ソングライティングの面では "24 Hours Of Loneliness" あたりに洗練というか、よりポップな方向へ向かう兆しが見えています。

1969年に出たサード「Traces」はぐっとミドル・オブ・ザ・ロードな方向へシフトした内容。ストリングスも入って、ロックバンドらしさは薄くなっていますが、その分ポップスとしては迷いがないとも言えます。アルバム4枚のうちどれか、といえばやはりこれになるかな。中ではトミー・ロウの "Traffic Jam" が軽快なサンシャイン・ポップであって、特に好みですね。

翌年の「Song」はImperialの親会社であるLibertyよりリリース。ジャケットにあるのはデニス・ヨストの顔だけであり、ヨストの名前がグループ名より大きく記されています。
音楽のほうはゴージャスなオケをバックにソロシンガーがしっとりと唄い上げる、という感じで、ときおりB.J.トーマスあたりに近い印象も受けます。全体に曲の粒は揃っていると思うのだけど、個人的にはやや落ち着き過ぎかな。都会的な面を強調した "Midnight" や、ブルー・アイド・ソウルとして聴ける "Pick Up The Pieces" なんていいですけれど。

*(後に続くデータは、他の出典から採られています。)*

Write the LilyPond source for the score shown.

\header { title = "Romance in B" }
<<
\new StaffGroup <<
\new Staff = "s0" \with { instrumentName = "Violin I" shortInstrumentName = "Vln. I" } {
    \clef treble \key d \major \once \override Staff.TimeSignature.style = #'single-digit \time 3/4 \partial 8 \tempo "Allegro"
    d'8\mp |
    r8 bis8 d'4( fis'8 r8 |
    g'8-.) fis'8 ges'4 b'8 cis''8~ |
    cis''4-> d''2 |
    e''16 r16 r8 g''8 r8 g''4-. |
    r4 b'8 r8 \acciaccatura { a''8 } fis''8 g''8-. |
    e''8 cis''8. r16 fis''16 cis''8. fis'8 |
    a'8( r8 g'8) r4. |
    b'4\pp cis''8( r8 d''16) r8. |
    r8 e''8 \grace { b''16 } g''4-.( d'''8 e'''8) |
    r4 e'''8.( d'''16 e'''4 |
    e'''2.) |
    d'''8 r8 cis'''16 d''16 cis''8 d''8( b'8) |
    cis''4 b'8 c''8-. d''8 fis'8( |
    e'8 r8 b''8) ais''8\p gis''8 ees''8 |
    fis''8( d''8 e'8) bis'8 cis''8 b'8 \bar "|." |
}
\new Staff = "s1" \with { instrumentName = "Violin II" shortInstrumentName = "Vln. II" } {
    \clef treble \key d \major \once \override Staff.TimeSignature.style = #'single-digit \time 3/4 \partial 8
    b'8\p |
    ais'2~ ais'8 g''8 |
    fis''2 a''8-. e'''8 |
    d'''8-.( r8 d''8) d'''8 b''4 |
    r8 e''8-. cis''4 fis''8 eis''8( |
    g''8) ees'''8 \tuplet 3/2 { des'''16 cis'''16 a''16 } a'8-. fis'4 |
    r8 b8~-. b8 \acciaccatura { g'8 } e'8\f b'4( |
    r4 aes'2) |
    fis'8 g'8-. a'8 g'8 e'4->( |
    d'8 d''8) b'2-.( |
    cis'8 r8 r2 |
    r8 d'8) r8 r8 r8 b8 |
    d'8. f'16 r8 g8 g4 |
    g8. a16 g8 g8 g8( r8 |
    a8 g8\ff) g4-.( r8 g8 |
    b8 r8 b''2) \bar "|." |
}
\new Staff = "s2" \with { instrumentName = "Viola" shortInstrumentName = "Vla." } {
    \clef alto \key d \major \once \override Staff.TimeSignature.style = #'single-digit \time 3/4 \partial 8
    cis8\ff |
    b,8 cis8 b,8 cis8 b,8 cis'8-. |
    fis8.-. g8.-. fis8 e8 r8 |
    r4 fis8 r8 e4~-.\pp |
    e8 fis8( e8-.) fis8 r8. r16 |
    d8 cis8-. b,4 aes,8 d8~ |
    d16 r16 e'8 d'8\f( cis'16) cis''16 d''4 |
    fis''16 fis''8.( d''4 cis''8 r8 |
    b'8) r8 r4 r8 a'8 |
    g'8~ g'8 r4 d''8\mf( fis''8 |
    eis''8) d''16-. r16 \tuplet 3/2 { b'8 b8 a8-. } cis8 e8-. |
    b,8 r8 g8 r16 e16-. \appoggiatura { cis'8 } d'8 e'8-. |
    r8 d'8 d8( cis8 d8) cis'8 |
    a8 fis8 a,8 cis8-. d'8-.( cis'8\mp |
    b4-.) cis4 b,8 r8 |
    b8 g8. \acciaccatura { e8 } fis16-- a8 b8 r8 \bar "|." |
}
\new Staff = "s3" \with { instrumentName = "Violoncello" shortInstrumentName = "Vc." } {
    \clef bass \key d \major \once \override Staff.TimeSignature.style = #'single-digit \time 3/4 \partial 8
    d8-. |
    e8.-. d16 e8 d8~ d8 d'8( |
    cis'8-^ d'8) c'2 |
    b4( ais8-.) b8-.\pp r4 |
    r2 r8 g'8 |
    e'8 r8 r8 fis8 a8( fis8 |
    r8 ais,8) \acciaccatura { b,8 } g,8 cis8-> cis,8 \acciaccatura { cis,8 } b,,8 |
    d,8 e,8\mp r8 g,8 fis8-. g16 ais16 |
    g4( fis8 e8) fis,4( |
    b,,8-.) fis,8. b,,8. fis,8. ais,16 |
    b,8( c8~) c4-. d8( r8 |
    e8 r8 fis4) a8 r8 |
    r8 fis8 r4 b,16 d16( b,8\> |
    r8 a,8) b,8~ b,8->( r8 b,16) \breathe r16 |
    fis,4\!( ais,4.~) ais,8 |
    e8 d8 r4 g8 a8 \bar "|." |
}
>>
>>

ヒット曲だけ取ると似たようなものばかりながら、アルバム単位で聴くと短い期間のうちにも音楽性にはある程度、変遷があるのが感じられます。その初期においてはバンドとしての雰囲気を残していたのが、最後にはデニス・ヨストのソロといってもいいようなムード歌謡になっていくという。
あと、ライナーノーツを読んで知ったのですが、大ヒットシングルをいくつも持っているわりには、これらのアルバムはさっぱり売れなかったようであります。そういったところもリイシューが遅れていた理由かもしれませんね。